My own perception is that satisfaction isn’t found in acquiring objects in the world: cars, people, houses, iPhones. I don’t believe circumstances necessarily need to change in order for some sort of happiness, or at least peace of mind, to be available to us. In fact, in my experience, peace and joy are almost always available, an undercurrent running below a churning mind. The more I let go of that mental churning, the more peace I seem to experience. In a way, it’s like we’re driving ourselves crazy, and we just don’t know it. We fall into the same trap of excessive thinking over and over again.
We do it because we think our thoughts really mean something important. We think they’re imminently useful. My question to myself and to you would simply be, what if that’s not true? And while we’re on the subject, what exactly is true, anyway? My impression is that there are a lot of beliefs out there being held by many people, but that there’s a real dearth of truth, of genuine knowledge, and of wisdom.

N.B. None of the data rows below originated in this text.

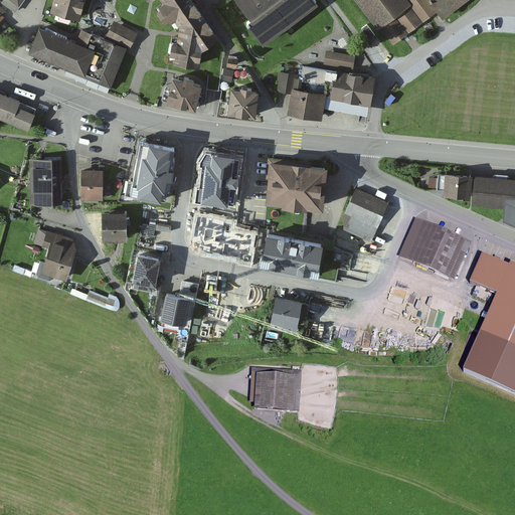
[(51,0),(49,7),(80,16),(84,0),(51,0)]
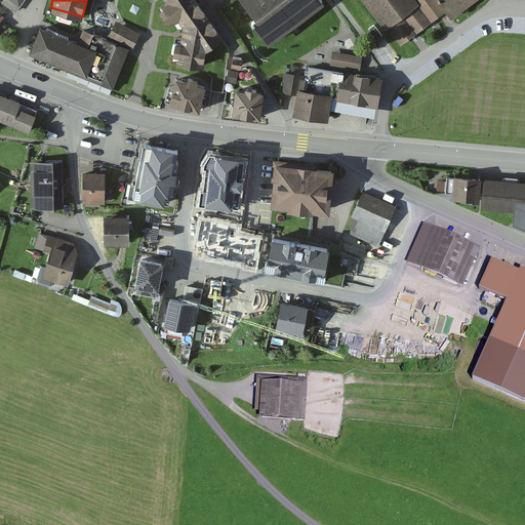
[(171,61),(204,68),(207,47),(225,35),(199,0),(166,0),(163,3),(164,5),(159,9),(169,25),(178,18),(184,26),(182,36),(180,41),(175,40),(171,61)]
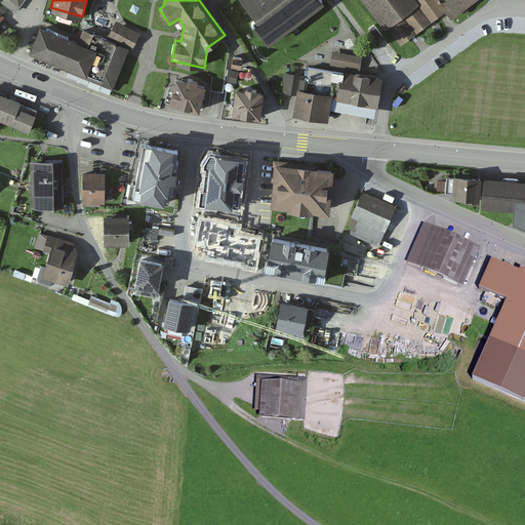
[(267,47),(324,4),(320,0),(239,0),(254,21),(249,25),(267,47)]
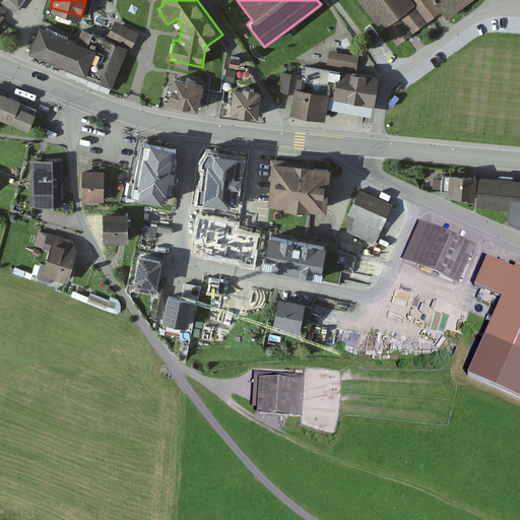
[(519,0),(361,0),(383,28),(385,26),(398,43),(442,13),(446,18),(469,0),(519,0)]
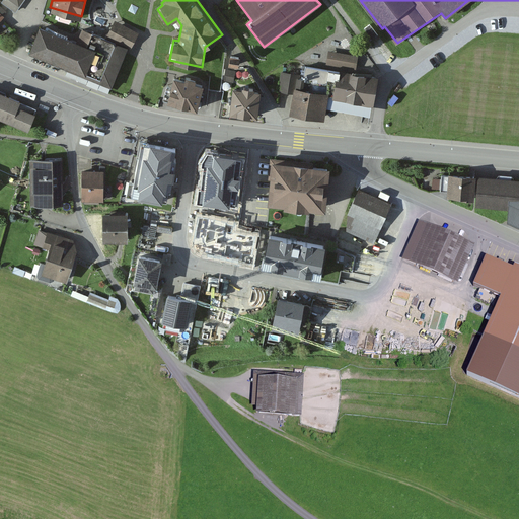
[(139,31),(116,19),(107,33),(132,46),(139,31)]
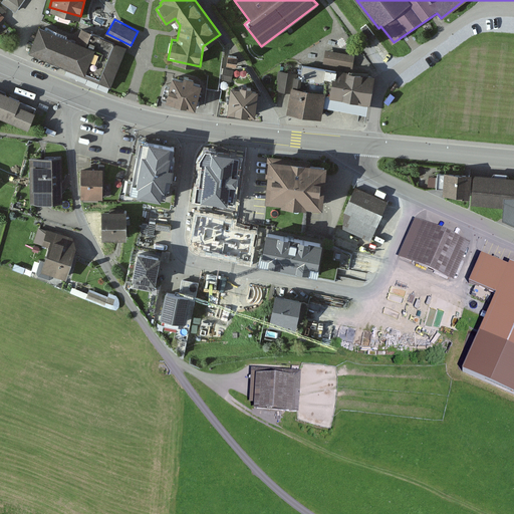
[(38,24),(28,51),(67,65),(66,67),(92,77),(110,84),(125,45),(79,28),(75,38),(38,24)]
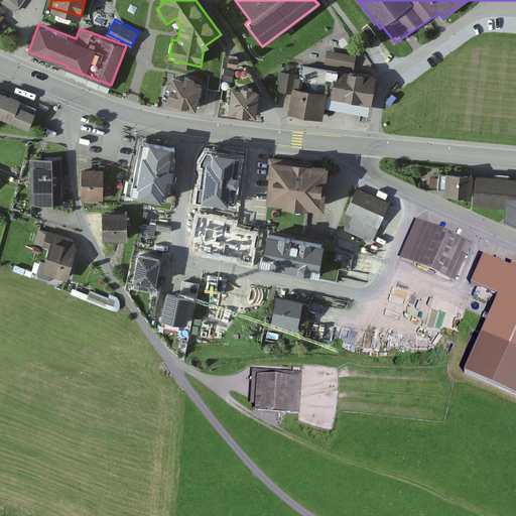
[(369,24),(363,28),(371,38),(377,34),(369,24)]
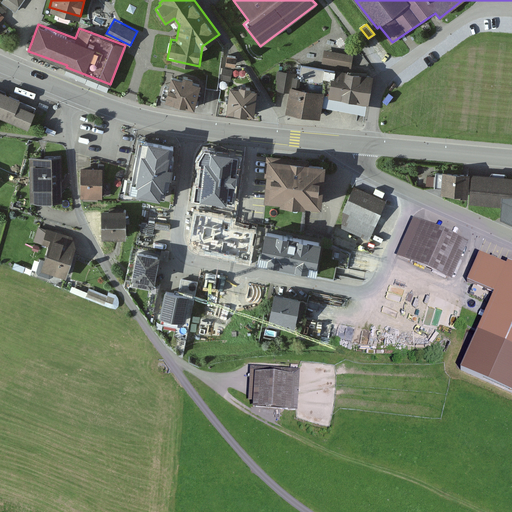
[(354,54),(324,49),(322,62),(352,67),(354,54)]
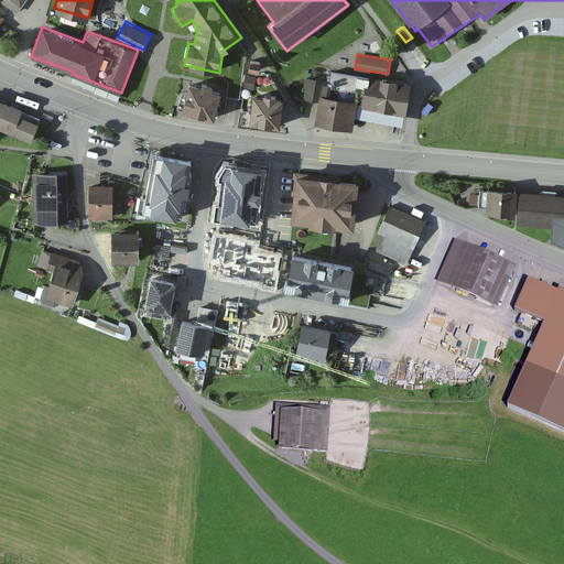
[(251,56),(249,66),(259,67),(261,57),(251,56)]
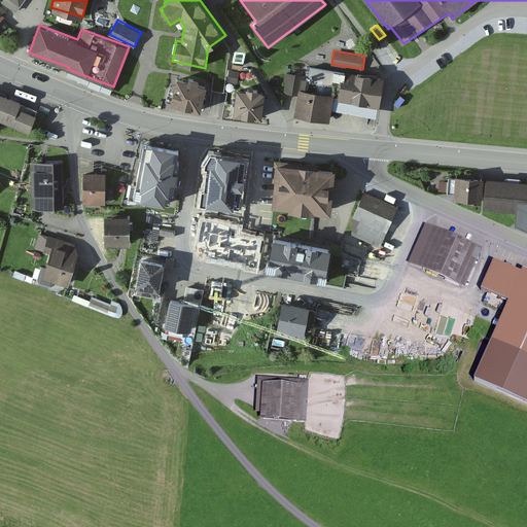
[(332,96),(379,104),(384,78),(311,66),(307,88),(334,92),(332,96)]
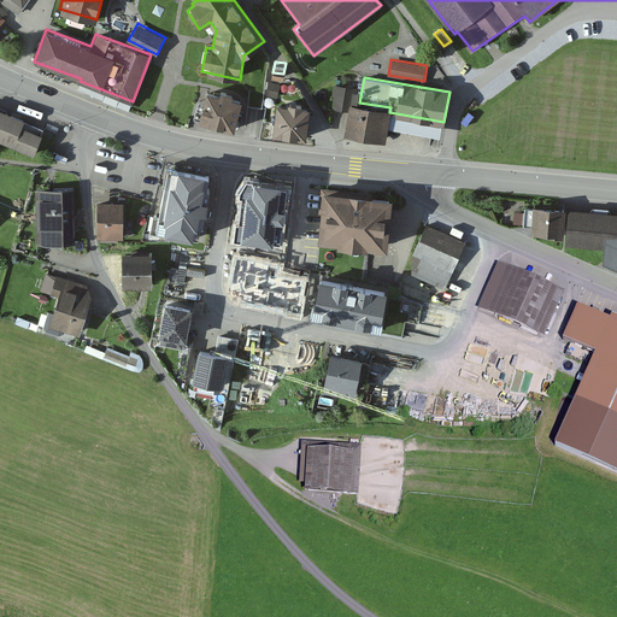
[(269,82),(266,94),(277,97),(280,83),(269,82)]
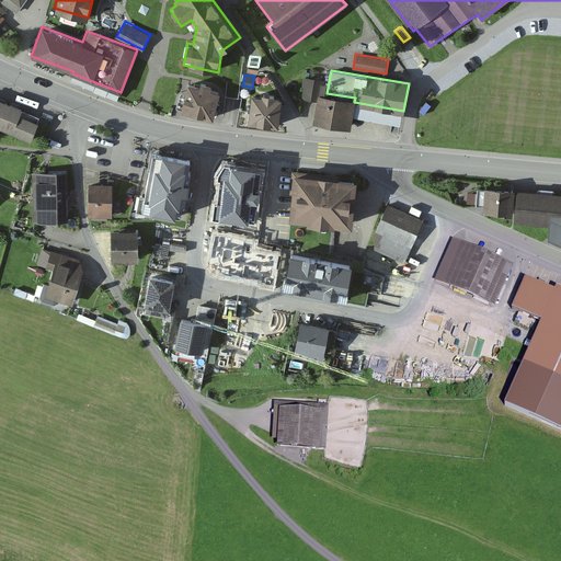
[(321,78),(305,76),(301,96),(317,100),(318,92),(321,78)]
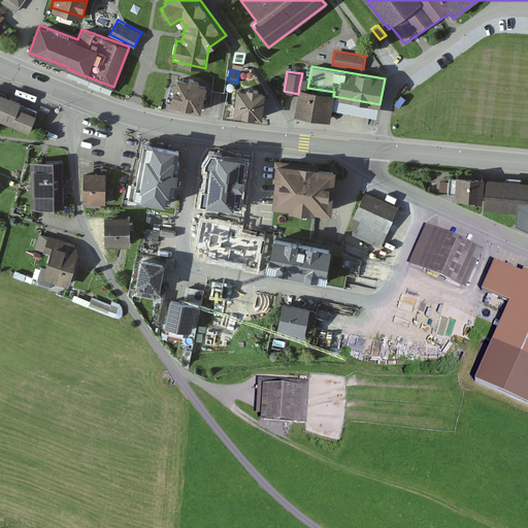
[(171,102),(201,109),(207,85),(199,83),(199,78),(190,76),(189,79),(177,76),(171,102)]
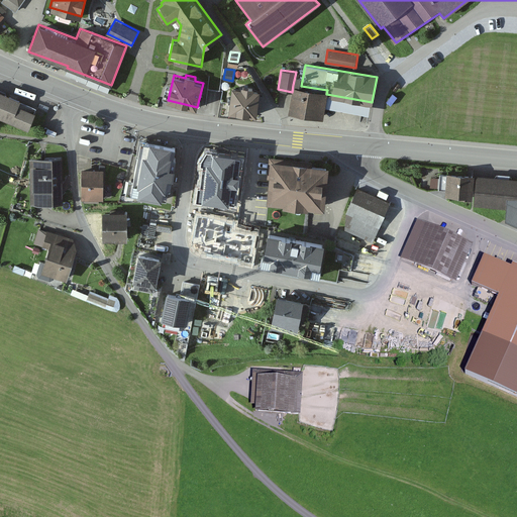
[(289,112),(323,117),(324,106),(326,94),(327,90),(293,85),(292,92),(289,112)]
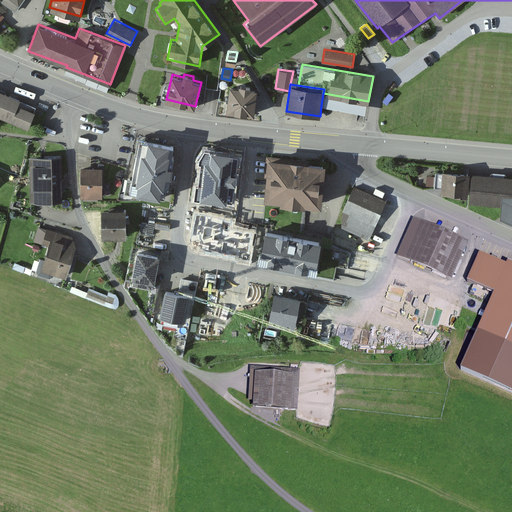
[(228,88),(225,116),(252,119),(255,92),(250,91),(250,88),(237,87),(237,89),(228,88)]
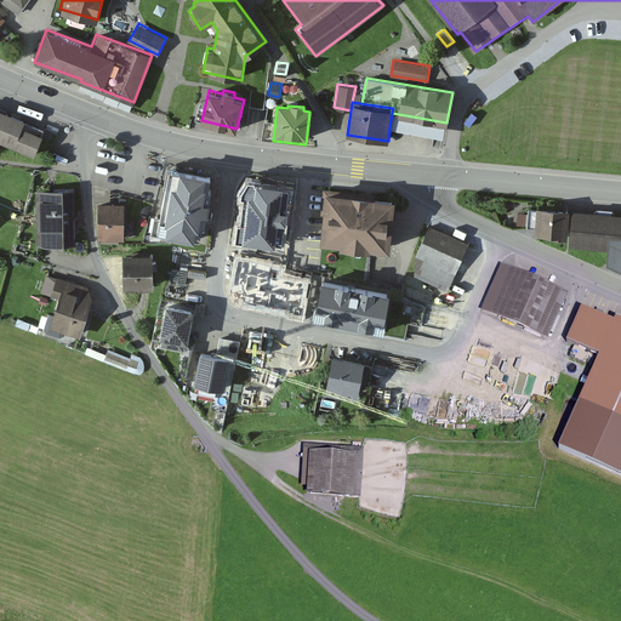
[(0,140),(34,154),(43,134),(22,125),(24,118),(0,108),(0,140)]
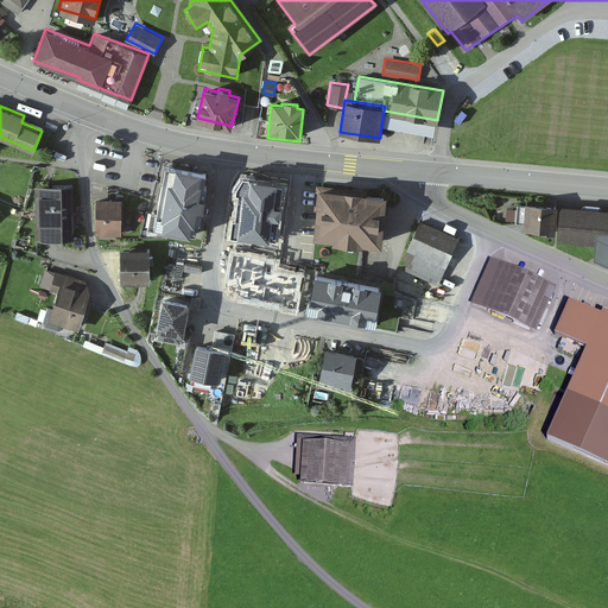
[(384,111),(381,125),(435,134),(437,120),(384,111)]
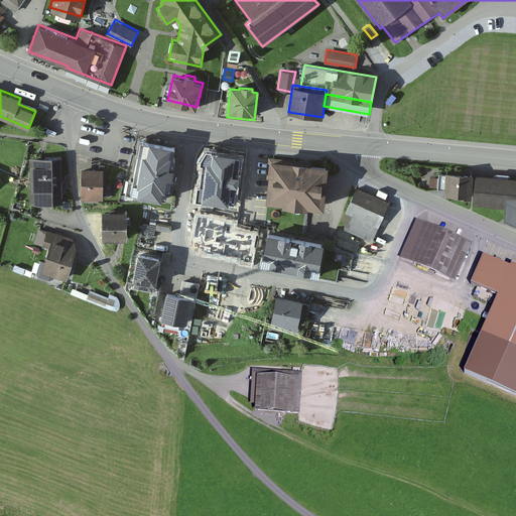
[(176,145),(141,138),(131,189),(166,196),(176,145)]
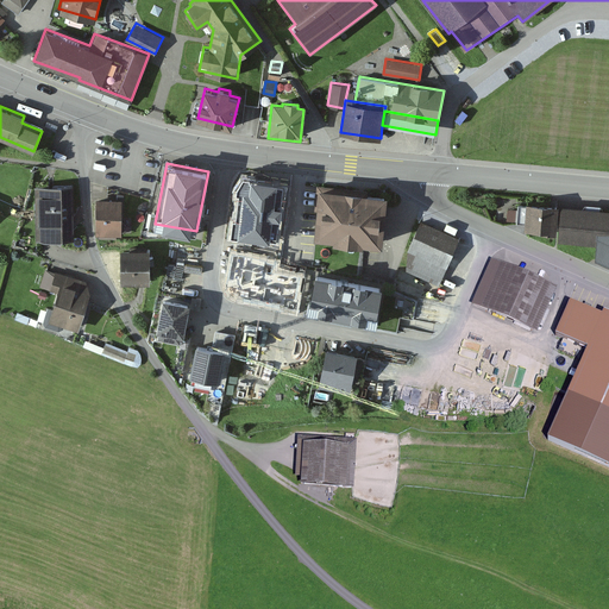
[(388,193),(320,186),(315,236),(383,243),(388,193)]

Maybe clarifying what you most deeply want from life—what lies beneath all your momentary pursuits—will help you gather the energy to go and find it, to know the truth of your life. What you find might not be what you expected. I would expect that. And remember to notice and enjoy the journey of growth and becoming. Life is passing us by so quickly, and we scarcely take time to live it. I hope you find what you’re looking for. When you do, maybe come back here and tell me what you found.